The Senate Finance Committee issued a report last week in which it accused pharmaceutical manufacturer Sanofi of bribing doctors to lobby the FDA against approving a generic version of the drug. Lovenox, manufactured by Sanofi, brings in around $2 billion per year. Sanofi's attempt to slow down the process of approving cheaper, generic versions of the drug by buying out doctors and physician's groups was the subject of the report.

Lovenox, a blood-thinner used to treat deep vein thrombosis, is one of a number of medications at issue in the report. Deep vein thrombosis is a condition affecting as many as 600,000 Americans, in which blood clots in the leg can be sent to the lungs. Up to 100,000 die every year from the condition.

Last year Senators Max Baucus, chairman of the Senate Finance Committee, and Charles Grassley, urged fellow lawmakers to take action to stop Sanofi from using their financial resources to prevent the approval of generic versions of Lovenox.

At the heart of the lobbying was Sanofi's suggestion that generic versions of the drug were more dangerous than the name brand.
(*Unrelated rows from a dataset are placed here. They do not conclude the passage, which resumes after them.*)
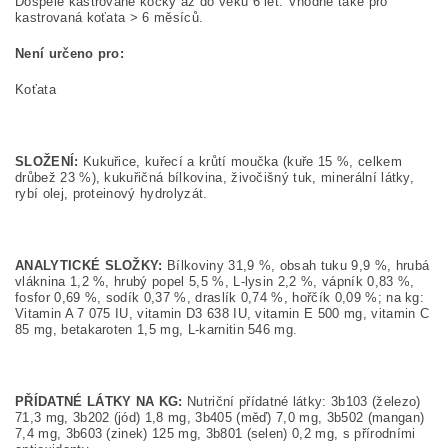
Dospělé kastrované kočky až do věku 6 let. Vhodné také pro
kastrovaná koťata > 6 měsíců.
Není určeno pro:
Koťata
SLOŽENÍ:
Kukuřice, kuřecí a krůtí moučka (kuře 15 %, celkem
drůbež 23 %), kukuřičná bílkovina, živočišný tuk, minerální látky,
rybí olej, proteinový hydrolyzát.
ANALYTICKÉ SLOŽKY:
Bílkoviny 31,9 %, obsah tuku 9,9 %, hrubá
vláknina 1,2 %, hrubý popel 5,5 %, L-lysin 2,2 %, vápník 0,83 %,
fosfor 0,69 %, sodík 0,37 %, draslík 0,74 %, hořčík 0,09 %; na kg:
Vitamin A 7 075 IU, vitamin D3 638 IU, vitamin E 500 mg, vitamin C
85 mg, betakaroten 1,5 mg, L-karnitin 546 mg.
PŘÍDATNÉ LÁTKY NA KG:
Nutriční přídatné látky: 3b103 (železo)
71,3 mg, 3b202 (jód) 1,8 mg, 3b405 (měď) 7,0 mg, 3b502 (mangan)
7,4 mg, 3b603 (zinek) 125 mg, 3b801 (selen) 0,2 mg, s přírodními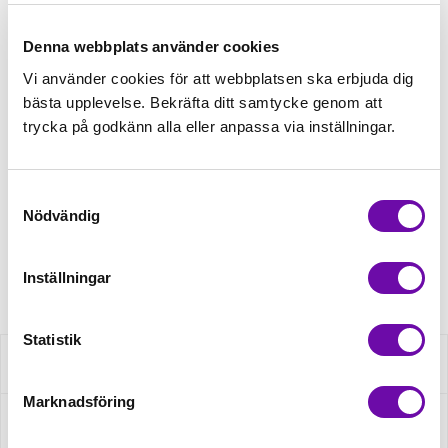
Tråd matchande +45,00kr
Denna webbplats använder cookies
Vi använder cookies för att webbplatsen ska erbjuda dig
bästa upplevelse. Bekräfta ditt samtycke genom att
Mudd matchande +39,50kr
trycka på godkänn alla eller anpassa via inställningar.
Finns i lager
Samtyckesval
Minsta beställning: 0.5 m
Nödvändig
Artikelnr: 18495/051
Inställningar
Statistik
Beskrivning
Marknadsföring
Specifikation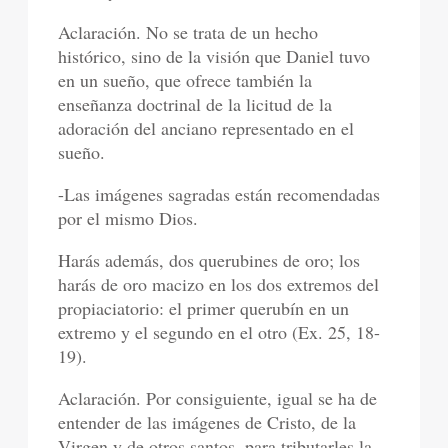
Aclaración. No se trata de un hecho
histórico, sino de la visión que Daniel tuvo
en un sueño, que ofrece también la
enseñanza doctrinal de la licitud de la
adoración del anciano representado en el
sueño.
-Las imágenes sagradas están recomendadas
por el mismo Dios.
Harás además, dos querubines de oro; los
harás de oro macizo en los dos extremos del
propiaciatorio: el primer querubín en un
extremo y el segundo en el otro (Ex. 25, 18-
19).
Aclaración. Por consiguiente, igual se ha de
entender de las imágenes de Cristo, de la
Virgen y de otros santos, para tributarles la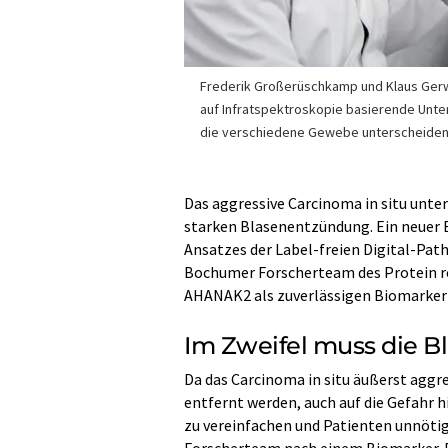
Frederik Großerüschkamp und Klaus Gerw
auf Infratspektroskopie basierende Un
die verschiedene Gewebe unterscheiden h
Das aggressive Carcinoma in situ unte
starken Blasenentzündung. Ein neuer B
Ansatzes der Label-freien Digital-Pa
Bochumer Forscherteam des Protein res
AHANAK2 als zuverlässigen Biomarker f
Im Zweifel muss die B
Da das Carcinoma in situ äußerst aggre
entfernt werden, auch auf die Gefahr h
zu vereinfachen und Patienten unnöti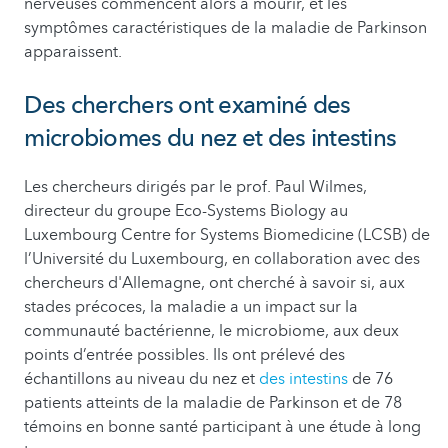
nerveuses commencent alors à mourir, et les
symptômes caractéristiques de la maladie de Parkinson
apparaissent.
Des cherchers ont examiné des
microbiomes du nez et des intestins
Les chercheurs dirigés par le prof. Paul Wilmes,
directeur du groupe Eco-Systems Biology au
Luxembourg Centre for Systems Biomedicine (LCSB) de
l’Université du Luxembourg, en collaboration avec des
chercheurs d'Allemagne, ont cherché à savoir si, aux
stades précoces, la maladie a un impact sur la
communauté bactérienne, le microbiome, aux deux
points d’entrée possibles. Ils ont prélevé des
échantillons au niveau du nez et
des intestins
de 76
patients atteints de la maladie de Parkinson et de 78
témoins en bonne santé participant à une étude à long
The report detailed that Sanofi gave the Society for Hospital Medicine over $2.6 million over a three year period for sponsorship and conferences, urging them to send letters to the FDA calling the safety of generic medications into question. The organization did in fact send two letters to the FDA, saying that untested generic substitutions for the drug were "not in our patients' best interest."

Sanofi also reportedly paid $2.3 million to the North American Thrombosis Foundation, who wrote a letter to the FDA warning of "unanticipated adverse events" associate with generic drugs.

The FDA did eventually approve the generic version of Lovenox in 2010, which caused Lovenox sales to fall 20 percent to $1.9 billion dollars, but two Senators are now urging the FDA to require physicians groups and individual physicians to be transparent about their financial ties with pharmaceutical companies.

While Sanofi defends its action as legitimate efforts to encourage experts to express their professional opinion, others say it is important to foster not only innovation in the pharmaceutical industry but also to maintain independence-not only in fact but also in appearance-among the various bodies of experts in the field.